If an AON is classified as malignant or BUMP, adjuvant mitotane chemotherapy and adjuvant radiation therapy is considered based on extrapolated data from patients with ACC. The European Society of Endocrinology clinical guidelines recommends against use of adjuvant radiation therapy for stage I and II disease with negative surgical margins. Recommendation for adjuvant mitotane is limited to ACC patients with high risk of recurrence based on data from retrospective analyses that demonstrated improved recurrence-free and overall survival [12]. Indicators of high recurrence risk include presence of Ki67 staining in > 10% of cells, > 20 mitotic figure per 50 HPF, intraoperative tumor spillage, and large tumors with vascular or capsular invasion [9]. The tumor in our case demonstrated Ki67 > 10% and capsular invasion. However, shared decision-making resulted in surveillance without adjuvant mitotane or radiation, given negative surgical margins, favorable prognosis of AONs with BUMP, and the unclear benefit of such therapy on the oncocytic variant of adrenocortical carcinoma.

There are no standard post-operative surveillance recommendations for AONs. Given AON with BUMP, we opted for CT scan every 3 months for up to 5 years informed by clinical guidelines for ACC follow-up [7]. However, limited evidence from systematic reviews suggests that in comparison to ACCs, AONs with BUMP have markedly better prognosis and lower rate of recurrence [11]. As more cases of AONs are reported, the optimal surveillance schedule for AONs based on malignant potential may be determined.

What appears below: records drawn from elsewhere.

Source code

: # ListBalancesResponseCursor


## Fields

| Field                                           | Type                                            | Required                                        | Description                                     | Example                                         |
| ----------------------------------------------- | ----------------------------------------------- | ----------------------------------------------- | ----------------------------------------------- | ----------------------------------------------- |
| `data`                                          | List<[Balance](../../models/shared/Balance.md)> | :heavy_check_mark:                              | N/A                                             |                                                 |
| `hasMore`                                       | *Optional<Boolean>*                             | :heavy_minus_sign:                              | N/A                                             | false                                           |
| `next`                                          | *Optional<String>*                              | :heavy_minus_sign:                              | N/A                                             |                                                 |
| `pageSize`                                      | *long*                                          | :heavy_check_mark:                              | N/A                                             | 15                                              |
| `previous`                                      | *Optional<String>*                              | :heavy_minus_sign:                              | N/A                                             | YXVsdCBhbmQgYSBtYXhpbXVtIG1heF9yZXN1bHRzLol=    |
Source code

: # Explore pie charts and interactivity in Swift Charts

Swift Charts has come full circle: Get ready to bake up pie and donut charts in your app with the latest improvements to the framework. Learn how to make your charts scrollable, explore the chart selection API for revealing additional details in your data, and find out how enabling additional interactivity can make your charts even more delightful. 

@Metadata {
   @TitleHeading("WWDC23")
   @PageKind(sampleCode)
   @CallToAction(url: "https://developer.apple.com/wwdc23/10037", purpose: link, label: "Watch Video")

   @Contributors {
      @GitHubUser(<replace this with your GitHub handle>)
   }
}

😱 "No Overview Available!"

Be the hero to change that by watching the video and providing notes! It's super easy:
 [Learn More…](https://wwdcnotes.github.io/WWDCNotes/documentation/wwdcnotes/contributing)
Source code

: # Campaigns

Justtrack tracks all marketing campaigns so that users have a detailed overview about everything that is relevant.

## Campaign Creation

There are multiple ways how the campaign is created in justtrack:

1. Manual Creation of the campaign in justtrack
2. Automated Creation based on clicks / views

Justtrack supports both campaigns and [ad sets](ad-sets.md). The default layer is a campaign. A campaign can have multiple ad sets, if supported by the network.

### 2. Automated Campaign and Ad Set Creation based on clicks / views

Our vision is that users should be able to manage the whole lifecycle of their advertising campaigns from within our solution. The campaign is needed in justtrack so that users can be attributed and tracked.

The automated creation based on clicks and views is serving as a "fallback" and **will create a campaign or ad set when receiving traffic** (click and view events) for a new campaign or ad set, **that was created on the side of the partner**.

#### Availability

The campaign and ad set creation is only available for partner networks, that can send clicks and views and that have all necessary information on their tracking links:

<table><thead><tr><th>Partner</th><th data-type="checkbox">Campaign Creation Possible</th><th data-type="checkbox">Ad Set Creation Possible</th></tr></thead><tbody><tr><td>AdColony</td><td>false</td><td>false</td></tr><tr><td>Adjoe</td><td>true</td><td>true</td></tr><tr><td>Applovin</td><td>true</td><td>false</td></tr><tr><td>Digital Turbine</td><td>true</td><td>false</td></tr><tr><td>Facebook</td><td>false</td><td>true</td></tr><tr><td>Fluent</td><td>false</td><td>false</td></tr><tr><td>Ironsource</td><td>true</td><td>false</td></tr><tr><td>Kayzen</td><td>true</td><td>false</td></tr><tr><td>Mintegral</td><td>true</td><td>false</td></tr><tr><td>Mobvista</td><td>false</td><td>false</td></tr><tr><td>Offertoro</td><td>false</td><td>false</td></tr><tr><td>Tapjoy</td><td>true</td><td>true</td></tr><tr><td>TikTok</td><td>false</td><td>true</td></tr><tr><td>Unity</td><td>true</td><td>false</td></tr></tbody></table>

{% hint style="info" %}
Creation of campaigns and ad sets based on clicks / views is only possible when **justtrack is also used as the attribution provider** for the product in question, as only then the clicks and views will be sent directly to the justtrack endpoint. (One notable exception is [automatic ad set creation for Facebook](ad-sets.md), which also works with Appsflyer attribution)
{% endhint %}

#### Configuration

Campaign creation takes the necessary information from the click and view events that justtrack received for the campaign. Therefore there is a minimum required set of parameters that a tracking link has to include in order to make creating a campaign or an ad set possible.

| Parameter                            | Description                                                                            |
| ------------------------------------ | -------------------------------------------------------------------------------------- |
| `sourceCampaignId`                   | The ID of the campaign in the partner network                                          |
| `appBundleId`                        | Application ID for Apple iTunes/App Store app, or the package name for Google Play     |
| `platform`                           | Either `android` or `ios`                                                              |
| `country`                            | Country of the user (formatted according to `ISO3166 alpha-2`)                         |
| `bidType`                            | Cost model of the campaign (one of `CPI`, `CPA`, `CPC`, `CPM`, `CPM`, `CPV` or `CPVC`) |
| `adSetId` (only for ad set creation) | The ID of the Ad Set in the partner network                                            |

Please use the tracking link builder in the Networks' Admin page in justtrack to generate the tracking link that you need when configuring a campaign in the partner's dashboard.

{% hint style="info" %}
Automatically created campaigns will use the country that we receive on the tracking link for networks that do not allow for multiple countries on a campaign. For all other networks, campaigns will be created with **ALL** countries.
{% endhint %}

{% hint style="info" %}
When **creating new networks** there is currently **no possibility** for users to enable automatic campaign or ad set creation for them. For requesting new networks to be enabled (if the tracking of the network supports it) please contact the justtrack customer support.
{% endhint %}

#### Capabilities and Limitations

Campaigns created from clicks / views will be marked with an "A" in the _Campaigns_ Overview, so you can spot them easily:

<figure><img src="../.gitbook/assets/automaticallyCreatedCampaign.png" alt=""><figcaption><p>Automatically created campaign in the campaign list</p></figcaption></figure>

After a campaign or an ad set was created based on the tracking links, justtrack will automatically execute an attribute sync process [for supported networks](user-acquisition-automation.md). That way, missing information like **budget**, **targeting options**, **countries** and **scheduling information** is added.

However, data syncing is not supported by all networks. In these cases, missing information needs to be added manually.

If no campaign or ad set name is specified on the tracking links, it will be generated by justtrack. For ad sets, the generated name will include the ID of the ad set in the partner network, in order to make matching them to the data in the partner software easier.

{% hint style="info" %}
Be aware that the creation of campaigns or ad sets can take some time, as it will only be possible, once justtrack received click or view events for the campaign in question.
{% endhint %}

We present a case of a 15 cm AON with borderline uncertain malignant potential treated with robotic surgery and review the post-operative decision-making management criteria. AONs are rare, typically benign tumors that can be safely treated with robotic-assisted adrenalectomy. Surgical pathology is part and parcel of diagnosis and determines then neoplasm’s malignant potential, which may inform both the initiation of adjuvant therapy and the post-operative surveillance regimen.